● REQUIRED ACTION
For the word "LIST", search the records and show each line in which it occurs.

● DATA FOR ANALYSIS
•••••

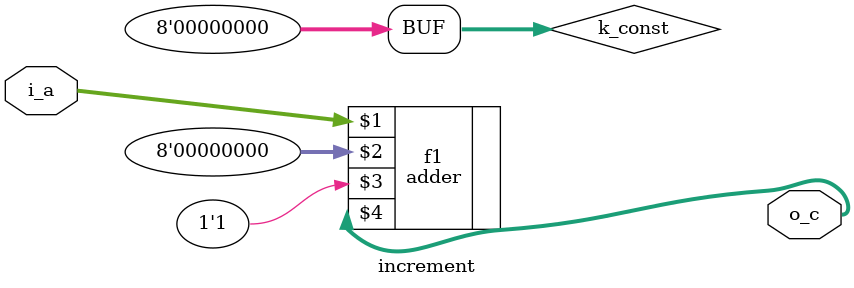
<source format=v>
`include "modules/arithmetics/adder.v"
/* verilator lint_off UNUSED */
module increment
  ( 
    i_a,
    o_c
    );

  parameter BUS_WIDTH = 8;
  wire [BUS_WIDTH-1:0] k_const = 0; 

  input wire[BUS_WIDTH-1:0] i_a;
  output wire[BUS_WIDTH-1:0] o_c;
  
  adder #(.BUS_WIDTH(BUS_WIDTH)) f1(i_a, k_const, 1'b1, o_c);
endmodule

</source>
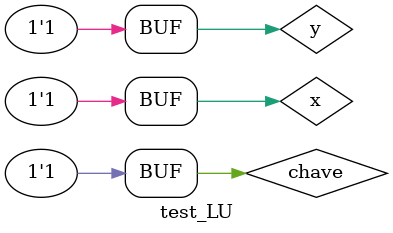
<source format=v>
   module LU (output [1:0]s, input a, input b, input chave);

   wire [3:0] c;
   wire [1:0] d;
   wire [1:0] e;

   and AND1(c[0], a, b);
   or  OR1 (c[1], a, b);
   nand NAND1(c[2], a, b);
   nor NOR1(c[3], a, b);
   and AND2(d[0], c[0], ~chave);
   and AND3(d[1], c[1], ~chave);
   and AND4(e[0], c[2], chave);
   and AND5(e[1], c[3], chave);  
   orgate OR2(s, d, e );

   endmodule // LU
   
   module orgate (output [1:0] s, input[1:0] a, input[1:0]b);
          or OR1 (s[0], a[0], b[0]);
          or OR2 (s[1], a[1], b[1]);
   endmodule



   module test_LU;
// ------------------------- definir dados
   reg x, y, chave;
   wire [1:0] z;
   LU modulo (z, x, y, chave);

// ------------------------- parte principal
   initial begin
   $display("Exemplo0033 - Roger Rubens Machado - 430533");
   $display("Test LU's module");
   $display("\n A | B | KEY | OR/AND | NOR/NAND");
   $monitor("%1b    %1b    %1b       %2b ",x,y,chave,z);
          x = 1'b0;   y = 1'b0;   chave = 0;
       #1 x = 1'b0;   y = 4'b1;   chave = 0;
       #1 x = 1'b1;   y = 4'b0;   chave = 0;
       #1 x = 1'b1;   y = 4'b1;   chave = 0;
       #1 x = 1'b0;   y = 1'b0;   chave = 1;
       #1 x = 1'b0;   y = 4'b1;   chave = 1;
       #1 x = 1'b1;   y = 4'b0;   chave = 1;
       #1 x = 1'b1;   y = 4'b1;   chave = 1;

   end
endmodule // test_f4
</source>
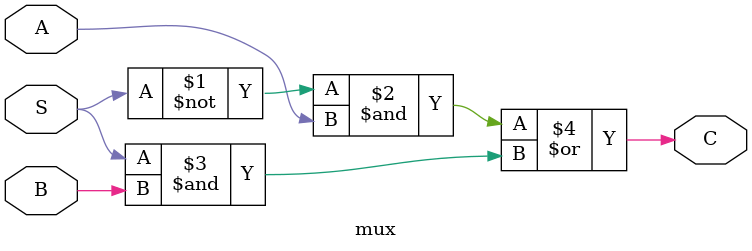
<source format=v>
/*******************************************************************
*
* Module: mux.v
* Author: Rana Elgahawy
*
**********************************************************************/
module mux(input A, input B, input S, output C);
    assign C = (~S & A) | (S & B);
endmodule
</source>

•••••

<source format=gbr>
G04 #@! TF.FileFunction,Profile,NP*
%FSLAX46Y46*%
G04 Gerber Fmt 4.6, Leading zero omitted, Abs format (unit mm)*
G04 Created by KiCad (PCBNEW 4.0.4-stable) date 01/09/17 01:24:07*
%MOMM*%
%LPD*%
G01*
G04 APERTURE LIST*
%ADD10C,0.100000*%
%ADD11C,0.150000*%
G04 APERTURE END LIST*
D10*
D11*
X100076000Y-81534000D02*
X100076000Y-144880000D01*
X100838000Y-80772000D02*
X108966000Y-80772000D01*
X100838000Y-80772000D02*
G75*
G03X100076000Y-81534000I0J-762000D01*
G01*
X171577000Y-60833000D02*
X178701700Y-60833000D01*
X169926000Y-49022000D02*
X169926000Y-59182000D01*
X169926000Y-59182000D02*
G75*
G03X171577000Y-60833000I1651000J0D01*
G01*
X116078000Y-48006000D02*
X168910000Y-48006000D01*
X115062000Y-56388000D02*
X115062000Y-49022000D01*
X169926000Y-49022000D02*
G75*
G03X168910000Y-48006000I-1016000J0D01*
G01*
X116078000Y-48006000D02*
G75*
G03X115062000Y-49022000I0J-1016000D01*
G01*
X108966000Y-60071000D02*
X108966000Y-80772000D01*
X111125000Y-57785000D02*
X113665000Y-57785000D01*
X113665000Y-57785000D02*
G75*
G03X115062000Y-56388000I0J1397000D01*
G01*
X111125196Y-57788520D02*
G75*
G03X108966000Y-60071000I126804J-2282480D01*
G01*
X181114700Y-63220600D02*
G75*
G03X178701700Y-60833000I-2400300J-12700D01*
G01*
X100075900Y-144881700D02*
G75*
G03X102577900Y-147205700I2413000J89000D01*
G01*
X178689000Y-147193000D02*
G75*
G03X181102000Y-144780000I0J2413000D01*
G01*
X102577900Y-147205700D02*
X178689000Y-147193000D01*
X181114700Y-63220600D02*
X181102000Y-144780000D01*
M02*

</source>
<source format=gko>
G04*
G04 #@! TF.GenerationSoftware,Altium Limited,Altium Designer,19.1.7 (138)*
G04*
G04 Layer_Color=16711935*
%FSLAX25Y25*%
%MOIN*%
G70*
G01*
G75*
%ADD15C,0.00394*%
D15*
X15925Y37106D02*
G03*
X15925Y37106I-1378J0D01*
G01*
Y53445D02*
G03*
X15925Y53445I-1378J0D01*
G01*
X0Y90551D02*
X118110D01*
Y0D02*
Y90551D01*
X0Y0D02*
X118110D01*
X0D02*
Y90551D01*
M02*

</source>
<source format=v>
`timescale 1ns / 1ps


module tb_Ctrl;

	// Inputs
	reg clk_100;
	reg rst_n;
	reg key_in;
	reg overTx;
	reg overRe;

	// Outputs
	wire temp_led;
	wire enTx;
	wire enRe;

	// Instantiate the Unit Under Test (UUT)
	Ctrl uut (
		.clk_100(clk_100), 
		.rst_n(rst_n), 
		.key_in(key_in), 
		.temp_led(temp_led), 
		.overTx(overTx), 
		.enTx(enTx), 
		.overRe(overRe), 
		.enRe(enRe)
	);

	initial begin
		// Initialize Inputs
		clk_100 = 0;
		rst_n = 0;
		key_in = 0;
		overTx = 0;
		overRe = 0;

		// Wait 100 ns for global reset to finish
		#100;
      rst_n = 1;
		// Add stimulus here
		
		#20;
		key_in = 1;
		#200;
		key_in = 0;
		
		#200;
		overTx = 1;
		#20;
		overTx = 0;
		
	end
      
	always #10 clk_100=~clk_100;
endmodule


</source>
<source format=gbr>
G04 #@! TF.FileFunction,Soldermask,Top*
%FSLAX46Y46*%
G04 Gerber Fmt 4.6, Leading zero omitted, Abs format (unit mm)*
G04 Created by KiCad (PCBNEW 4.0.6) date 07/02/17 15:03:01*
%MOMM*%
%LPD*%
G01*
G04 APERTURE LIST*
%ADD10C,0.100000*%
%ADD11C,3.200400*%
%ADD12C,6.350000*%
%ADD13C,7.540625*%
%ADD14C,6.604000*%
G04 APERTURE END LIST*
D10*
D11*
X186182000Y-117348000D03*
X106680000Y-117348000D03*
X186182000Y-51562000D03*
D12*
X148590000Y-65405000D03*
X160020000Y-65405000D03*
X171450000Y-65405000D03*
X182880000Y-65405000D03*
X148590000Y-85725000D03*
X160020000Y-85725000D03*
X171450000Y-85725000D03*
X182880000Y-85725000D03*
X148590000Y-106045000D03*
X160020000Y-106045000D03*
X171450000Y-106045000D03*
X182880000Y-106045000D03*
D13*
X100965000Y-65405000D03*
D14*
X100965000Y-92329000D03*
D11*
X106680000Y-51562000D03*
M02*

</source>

•••••

● ANSWER AREA
G04 APERTURE LIST*
G04 APERTURE END LIST*
G04 APERTURE LIST*
G04 APERTURE END LIST*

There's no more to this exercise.